:: Task prompt ::
Can you return the records below exactly as they stand, but only from the first line through the one with "[251,738,299,762] 历程 -> [645,550,693,576] 资料"?

:: Collection entries ::
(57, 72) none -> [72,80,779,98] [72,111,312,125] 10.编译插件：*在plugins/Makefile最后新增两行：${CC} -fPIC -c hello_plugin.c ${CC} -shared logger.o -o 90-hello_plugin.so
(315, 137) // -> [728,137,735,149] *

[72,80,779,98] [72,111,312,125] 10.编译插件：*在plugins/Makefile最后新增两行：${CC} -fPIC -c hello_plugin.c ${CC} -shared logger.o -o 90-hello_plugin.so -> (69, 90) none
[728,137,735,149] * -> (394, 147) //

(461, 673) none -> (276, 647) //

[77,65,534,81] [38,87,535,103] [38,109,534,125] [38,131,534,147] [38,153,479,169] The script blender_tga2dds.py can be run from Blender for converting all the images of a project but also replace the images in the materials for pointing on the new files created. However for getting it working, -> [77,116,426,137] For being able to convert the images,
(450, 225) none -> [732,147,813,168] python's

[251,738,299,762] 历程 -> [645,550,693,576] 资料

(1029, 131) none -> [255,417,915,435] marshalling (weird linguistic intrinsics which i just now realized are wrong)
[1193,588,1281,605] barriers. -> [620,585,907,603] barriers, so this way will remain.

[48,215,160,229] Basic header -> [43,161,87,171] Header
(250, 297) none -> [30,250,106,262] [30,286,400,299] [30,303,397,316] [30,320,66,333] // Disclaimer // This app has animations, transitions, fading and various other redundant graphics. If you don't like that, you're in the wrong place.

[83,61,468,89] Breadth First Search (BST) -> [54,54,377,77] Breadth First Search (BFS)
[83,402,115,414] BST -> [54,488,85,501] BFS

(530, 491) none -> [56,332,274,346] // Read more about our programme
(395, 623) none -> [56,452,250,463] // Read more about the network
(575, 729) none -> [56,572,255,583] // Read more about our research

:: Expected answer ::
(57, 72) none -> [72,80,779,98] [72,111,312,125] 10.编译插件：*在plugins/Makefile最后新增两行：${CC} -fPIC -c hello_plugin.c ${CC} -shared logger.o -o 90-hello_plugin.so
(315, 137) // -> [728,137,735,149] *

[72,80,779,98] [72,111,312,125] 10.编译插件：*在plugins/Makefile最后新增两行：${CC} -fPIC -c hello_plugin.c ${CC} -shared logger.o -o 90-hello_plugin.so -> (69, 90) none
[728,137,735,149] * -> (394, 147) //

(461, 673) none -> (276, 647) //

[77,65,534,81] [38,87,535,103] [38,109,534,125] [38,131,534,147] [38,153,479,169] The script blender_tga2dds.py can be run from Blender for converting all the images of a project but also replace the images in the materials for pointing on the new files created. However for getting it working, -> [77,116,426,137] For being able to convert the images,
(450, 225) none -> [732,147,813,168] python's

[251,738,299,762] 历程 -> [645,550,693,576] 资料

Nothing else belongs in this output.